= WHAT IS REQUIRED =
Please restate, word for word, the lines below that begin at the one with "M235 521 275" and end at the one with "M490 871 487 867V862L505 854 521 851". Leave out all other lines.

= EXCERPTED RECORDS =
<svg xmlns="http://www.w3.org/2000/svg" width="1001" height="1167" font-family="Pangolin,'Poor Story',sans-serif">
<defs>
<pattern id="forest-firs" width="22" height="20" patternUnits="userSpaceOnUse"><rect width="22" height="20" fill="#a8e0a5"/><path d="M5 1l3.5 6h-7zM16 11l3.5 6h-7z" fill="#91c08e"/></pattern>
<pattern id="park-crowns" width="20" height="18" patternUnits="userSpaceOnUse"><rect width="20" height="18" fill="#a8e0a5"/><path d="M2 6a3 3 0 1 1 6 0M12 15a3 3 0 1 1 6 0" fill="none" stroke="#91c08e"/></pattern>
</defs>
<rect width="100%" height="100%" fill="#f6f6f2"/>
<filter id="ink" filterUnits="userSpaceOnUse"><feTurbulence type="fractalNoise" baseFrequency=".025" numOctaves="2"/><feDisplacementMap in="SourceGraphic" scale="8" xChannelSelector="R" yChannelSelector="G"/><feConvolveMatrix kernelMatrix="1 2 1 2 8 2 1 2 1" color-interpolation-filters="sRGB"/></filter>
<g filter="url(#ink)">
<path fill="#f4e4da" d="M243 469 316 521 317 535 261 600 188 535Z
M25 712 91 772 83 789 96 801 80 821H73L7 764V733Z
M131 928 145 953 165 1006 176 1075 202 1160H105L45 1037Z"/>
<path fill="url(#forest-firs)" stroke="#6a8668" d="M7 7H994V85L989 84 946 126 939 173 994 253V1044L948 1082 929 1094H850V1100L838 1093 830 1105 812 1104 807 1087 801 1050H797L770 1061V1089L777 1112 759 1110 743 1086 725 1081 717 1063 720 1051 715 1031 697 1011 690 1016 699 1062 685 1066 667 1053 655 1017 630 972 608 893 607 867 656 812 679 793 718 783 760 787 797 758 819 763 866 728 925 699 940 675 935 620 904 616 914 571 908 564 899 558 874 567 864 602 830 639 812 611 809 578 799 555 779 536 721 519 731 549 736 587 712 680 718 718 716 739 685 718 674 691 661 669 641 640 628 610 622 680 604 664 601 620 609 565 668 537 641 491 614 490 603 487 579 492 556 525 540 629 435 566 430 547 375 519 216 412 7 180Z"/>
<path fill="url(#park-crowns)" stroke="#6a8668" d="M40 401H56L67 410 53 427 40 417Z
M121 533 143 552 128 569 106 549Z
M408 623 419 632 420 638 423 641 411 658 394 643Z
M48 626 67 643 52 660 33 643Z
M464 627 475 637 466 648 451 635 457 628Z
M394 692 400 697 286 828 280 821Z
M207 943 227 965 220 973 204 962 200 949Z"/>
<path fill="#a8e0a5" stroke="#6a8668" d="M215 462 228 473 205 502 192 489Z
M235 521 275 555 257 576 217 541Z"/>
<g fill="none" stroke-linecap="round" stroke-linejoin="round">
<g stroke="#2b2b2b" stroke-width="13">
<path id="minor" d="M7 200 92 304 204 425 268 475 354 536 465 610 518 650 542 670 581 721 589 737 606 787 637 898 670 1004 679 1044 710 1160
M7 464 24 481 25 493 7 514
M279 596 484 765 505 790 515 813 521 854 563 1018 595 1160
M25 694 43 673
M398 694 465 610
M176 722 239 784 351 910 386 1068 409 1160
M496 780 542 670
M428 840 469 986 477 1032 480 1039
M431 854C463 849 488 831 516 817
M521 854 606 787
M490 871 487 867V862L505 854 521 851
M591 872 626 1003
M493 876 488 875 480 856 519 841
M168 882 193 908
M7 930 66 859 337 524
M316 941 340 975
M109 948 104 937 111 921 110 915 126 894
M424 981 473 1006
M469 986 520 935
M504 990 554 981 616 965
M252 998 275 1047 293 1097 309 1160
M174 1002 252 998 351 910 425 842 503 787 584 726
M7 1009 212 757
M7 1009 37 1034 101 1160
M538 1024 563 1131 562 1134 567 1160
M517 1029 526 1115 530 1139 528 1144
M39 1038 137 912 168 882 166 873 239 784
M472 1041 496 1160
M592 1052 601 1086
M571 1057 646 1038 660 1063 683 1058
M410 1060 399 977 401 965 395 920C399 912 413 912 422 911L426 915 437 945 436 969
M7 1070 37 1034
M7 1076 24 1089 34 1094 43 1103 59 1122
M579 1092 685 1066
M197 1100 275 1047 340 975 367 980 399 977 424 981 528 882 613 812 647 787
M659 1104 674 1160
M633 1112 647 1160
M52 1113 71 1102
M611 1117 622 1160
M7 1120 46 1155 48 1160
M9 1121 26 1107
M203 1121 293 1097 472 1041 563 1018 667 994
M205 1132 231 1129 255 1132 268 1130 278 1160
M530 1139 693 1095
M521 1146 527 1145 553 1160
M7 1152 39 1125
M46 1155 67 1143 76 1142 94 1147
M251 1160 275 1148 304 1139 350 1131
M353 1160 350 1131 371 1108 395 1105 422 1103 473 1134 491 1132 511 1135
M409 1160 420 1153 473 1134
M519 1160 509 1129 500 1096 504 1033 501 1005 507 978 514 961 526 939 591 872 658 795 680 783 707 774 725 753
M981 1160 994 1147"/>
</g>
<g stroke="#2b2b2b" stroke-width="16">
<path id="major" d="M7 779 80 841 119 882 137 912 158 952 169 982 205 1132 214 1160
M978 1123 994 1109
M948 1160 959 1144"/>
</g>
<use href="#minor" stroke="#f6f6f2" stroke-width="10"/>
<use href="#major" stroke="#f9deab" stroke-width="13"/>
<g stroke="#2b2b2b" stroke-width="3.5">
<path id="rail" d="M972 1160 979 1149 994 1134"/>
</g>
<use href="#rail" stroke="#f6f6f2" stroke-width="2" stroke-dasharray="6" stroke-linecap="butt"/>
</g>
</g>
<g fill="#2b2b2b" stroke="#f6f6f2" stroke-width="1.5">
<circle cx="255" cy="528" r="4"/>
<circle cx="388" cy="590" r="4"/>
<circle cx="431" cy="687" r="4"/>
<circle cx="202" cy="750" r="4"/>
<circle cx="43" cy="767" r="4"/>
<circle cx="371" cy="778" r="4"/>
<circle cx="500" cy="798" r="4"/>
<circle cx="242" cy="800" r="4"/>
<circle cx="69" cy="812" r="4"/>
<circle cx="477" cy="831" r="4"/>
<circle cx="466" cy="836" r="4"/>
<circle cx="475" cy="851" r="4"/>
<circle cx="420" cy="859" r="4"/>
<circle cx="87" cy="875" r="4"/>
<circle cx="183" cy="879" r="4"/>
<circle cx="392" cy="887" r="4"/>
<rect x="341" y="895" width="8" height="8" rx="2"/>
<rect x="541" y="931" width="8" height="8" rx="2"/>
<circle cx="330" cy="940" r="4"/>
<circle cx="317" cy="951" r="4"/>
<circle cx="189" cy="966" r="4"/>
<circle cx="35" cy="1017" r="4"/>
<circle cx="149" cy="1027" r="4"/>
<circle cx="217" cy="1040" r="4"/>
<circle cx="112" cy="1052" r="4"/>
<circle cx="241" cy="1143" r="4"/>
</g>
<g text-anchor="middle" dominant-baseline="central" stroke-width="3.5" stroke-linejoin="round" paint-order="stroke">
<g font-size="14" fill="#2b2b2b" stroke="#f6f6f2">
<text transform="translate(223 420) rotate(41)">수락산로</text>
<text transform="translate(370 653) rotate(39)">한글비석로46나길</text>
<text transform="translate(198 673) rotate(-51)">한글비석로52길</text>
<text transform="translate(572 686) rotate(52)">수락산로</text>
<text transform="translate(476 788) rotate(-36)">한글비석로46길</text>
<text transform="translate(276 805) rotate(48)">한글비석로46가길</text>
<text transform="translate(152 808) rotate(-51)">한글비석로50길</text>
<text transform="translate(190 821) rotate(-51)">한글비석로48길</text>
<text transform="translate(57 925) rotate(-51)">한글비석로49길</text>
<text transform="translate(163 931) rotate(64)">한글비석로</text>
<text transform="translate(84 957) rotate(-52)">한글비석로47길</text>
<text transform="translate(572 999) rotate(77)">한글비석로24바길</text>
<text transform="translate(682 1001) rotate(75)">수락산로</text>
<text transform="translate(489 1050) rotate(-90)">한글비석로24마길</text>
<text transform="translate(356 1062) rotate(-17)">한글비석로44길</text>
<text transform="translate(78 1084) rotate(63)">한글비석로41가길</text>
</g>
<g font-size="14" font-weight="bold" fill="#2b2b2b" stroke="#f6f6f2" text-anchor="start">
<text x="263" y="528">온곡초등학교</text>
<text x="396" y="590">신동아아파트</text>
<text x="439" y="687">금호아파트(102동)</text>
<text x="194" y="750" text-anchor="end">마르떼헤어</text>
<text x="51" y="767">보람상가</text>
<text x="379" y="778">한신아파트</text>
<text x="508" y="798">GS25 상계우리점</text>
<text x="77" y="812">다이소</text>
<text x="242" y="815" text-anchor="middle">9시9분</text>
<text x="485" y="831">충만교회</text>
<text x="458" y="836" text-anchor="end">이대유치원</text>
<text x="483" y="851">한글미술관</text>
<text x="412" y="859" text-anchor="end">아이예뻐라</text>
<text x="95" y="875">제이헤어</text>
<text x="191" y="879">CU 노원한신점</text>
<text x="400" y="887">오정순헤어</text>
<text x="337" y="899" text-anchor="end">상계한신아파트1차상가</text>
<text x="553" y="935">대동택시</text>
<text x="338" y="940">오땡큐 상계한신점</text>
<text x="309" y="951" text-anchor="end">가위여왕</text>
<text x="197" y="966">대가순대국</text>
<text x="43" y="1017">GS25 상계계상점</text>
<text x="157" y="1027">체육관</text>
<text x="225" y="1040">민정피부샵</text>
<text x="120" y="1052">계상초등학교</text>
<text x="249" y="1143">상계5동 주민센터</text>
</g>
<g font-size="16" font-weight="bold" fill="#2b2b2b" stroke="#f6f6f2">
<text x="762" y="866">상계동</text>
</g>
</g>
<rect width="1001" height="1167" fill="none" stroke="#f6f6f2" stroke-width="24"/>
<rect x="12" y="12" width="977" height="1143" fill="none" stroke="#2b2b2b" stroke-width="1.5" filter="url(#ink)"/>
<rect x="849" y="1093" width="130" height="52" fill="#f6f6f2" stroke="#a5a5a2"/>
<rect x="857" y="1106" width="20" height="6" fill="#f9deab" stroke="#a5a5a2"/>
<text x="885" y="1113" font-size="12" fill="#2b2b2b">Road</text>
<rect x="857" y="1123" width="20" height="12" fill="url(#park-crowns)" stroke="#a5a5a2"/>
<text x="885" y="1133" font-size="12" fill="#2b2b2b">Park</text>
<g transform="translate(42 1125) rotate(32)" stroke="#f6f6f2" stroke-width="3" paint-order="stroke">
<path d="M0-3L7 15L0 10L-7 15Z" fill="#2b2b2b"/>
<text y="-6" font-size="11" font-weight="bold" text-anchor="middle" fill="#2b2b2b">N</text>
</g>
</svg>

= SOLUTION =
M235 521 275 555 257 576 217 541Z"/>
<g fill="none" stroke-linecap="round" stroke-linejoin="round">
<g stroke="#2b2b2b" stroke-width="13">
<path id="minor" d="M7 200 92 304 204 425 268 475 354 536 465 610 518 650 542 670 581 721 589 737 606 787 637 898 670 1004 679 1044 710 1160
M7 464 24 481 25 493 7 514
M279 596 484 765 505 790 515 813 521 854 563 1018 595 1160
M25 694 43 673
M398 694 465 610
M176 722 239 784 351 910 386 1068 409 1160
M496 780 542 670
M428 840 469 986 477 1032 480 1039
M431 854C463 849 488 831 516 817
M521 854 606 787
M490 871 487 867V862L505 854 521 851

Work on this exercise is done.